#### [Your assignment]
The job is to find each line of the records below that includes the word "back" and copy it.

(Beginning of Provided information)

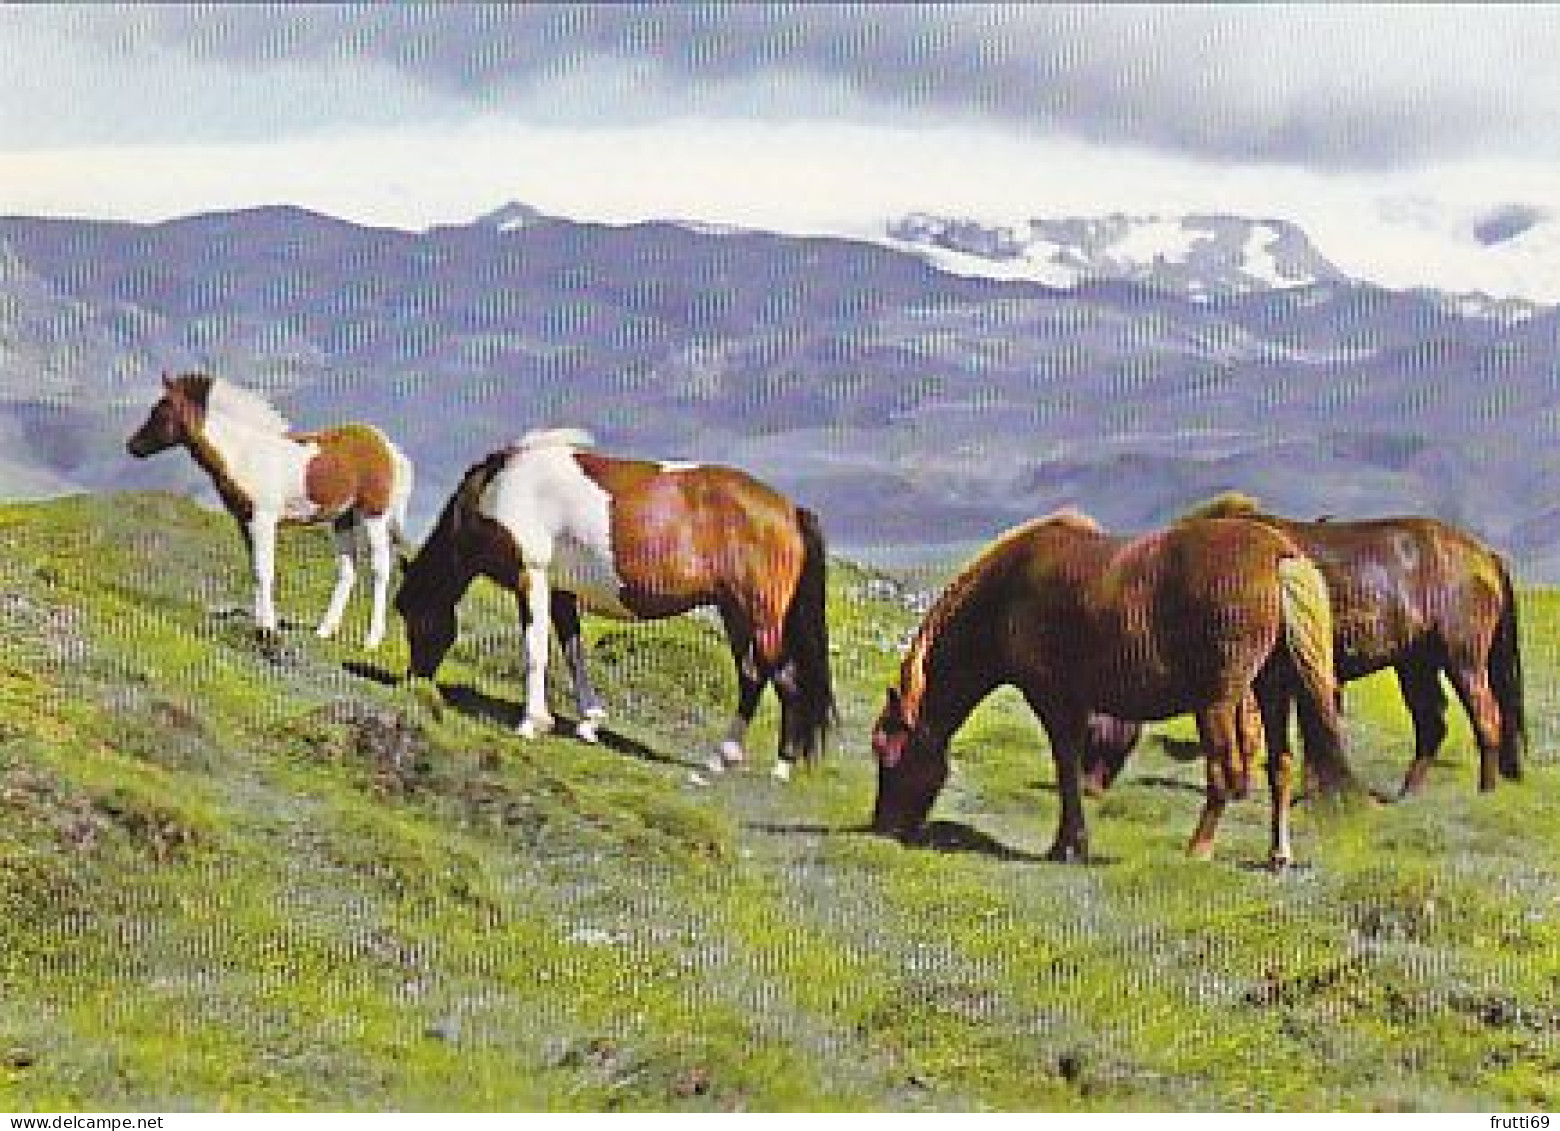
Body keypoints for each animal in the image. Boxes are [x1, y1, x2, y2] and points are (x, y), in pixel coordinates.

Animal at [126, 372, 414, 648]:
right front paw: (261, 628)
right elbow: (255, 569)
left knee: (380, 569)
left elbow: (264, 570)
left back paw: (371, 640)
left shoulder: (263, 519)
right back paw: (324, 631)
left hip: (374, 514)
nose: (133, 446)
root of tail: (388, 447)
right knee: (347, 570)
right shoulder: (245, 520)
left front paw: (268, 630)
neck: (243, 453)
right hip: (343, 517)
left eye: (161, 412)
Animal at [396, 424, 836, 776]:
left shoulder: (531, 577)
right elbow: (572, 650)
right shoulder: (561, 591)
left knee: (778, 677)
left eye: (416, 617)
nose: (415, 682)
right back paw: (734, 757)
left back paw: (770, 764)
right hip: (736, 613)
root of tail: (791, 511)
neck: (499, 488)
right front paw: (588, 721)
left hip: (759, 614)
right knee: (757, 675)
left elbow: (535, 650)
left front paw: (531, 723)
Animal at [873, 508, 1360, 867]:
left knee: (1222, 772)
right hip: (1273, 689)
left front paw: (1068, 845)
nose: (883, 828)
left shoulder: (1054, 700)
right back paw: (1278, 854)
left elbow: (1066, 767)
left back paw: (1198, 849)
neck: (1006, 595)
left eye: (887, 751)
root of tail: (1279, 555)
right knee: (1280, 765)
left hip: (1217, 702)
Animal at [1085, 492, 1522, 795]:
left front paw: (1245, 788)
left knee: (1487, 717)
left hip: (1462, 659)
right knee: (1432, 724)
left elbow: (1249, 731)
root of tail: (1486, 555)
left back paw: (1486, 790)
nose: (1089, 787)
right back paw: (1407, 794)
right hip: (1415, 663)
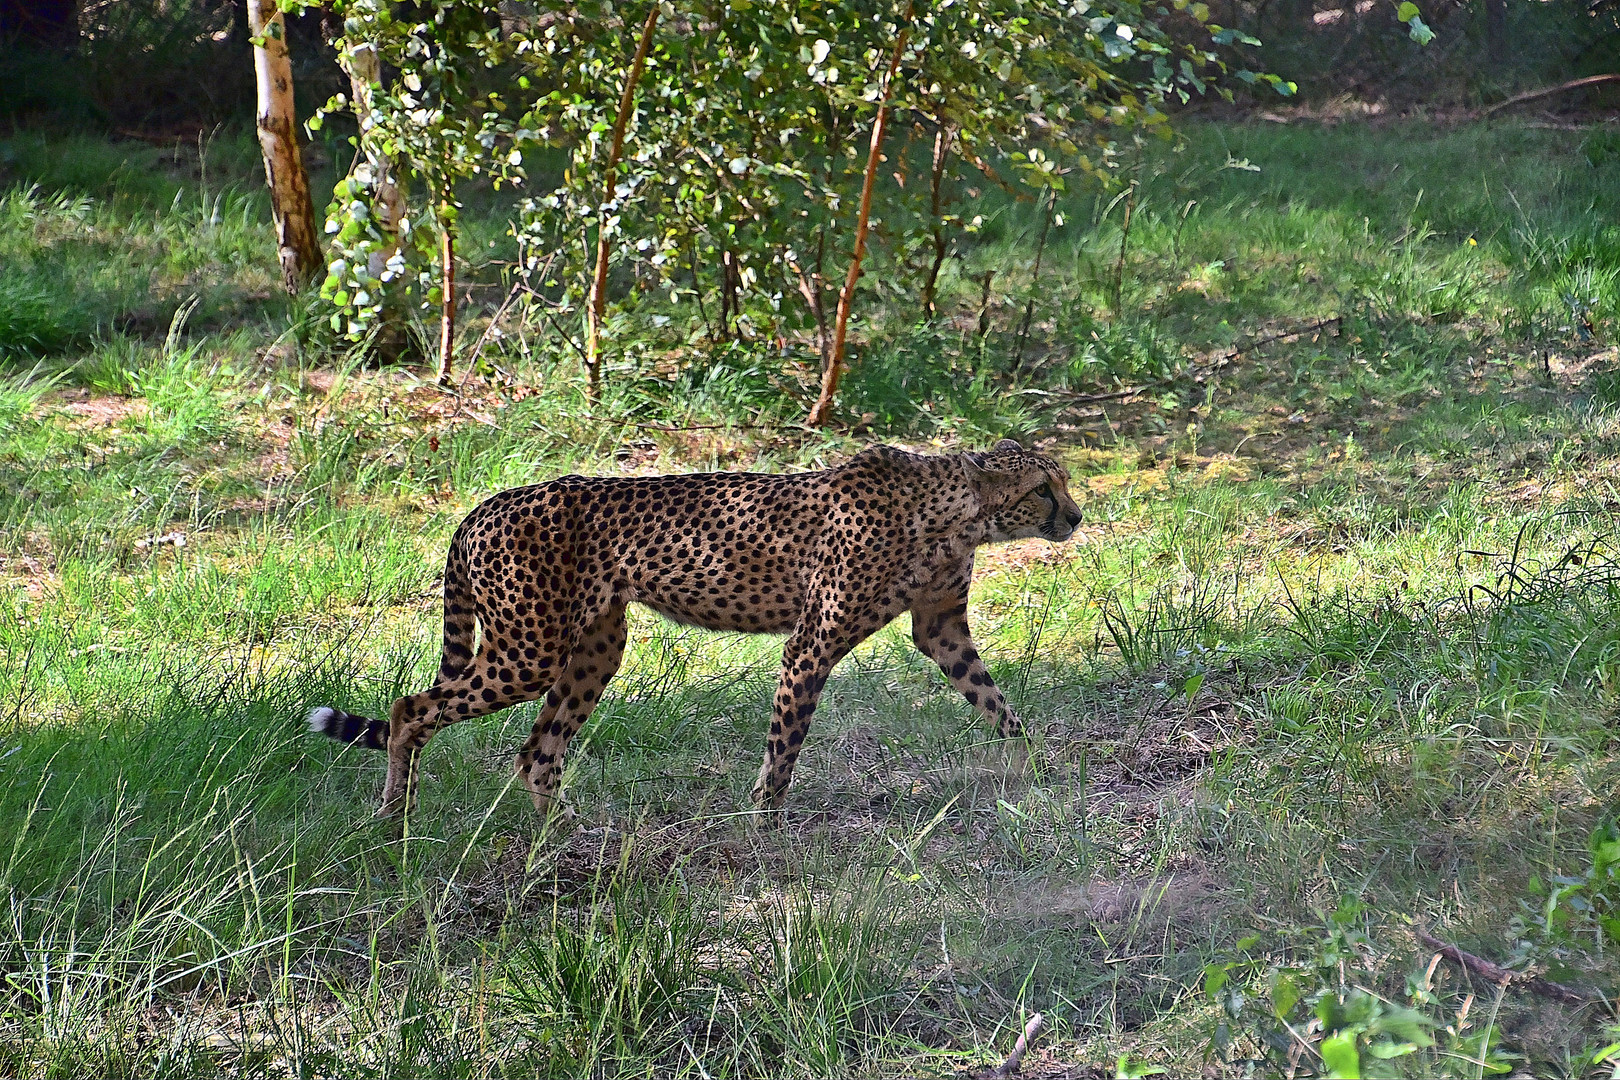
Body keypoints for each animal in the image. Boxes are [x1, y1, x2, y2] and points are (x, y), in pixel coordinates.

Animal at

(End of Provided information)

#### [Solved problem]
left back paw: (371, 640)
right back paw: (324, 631)
right back paw: (734, 757)
left back paw: (770, 764)
right back paw: (1278, 854)
left back paw: (1198, 849)
left back paw: (1486, 790)
right back paw: (1407, 794)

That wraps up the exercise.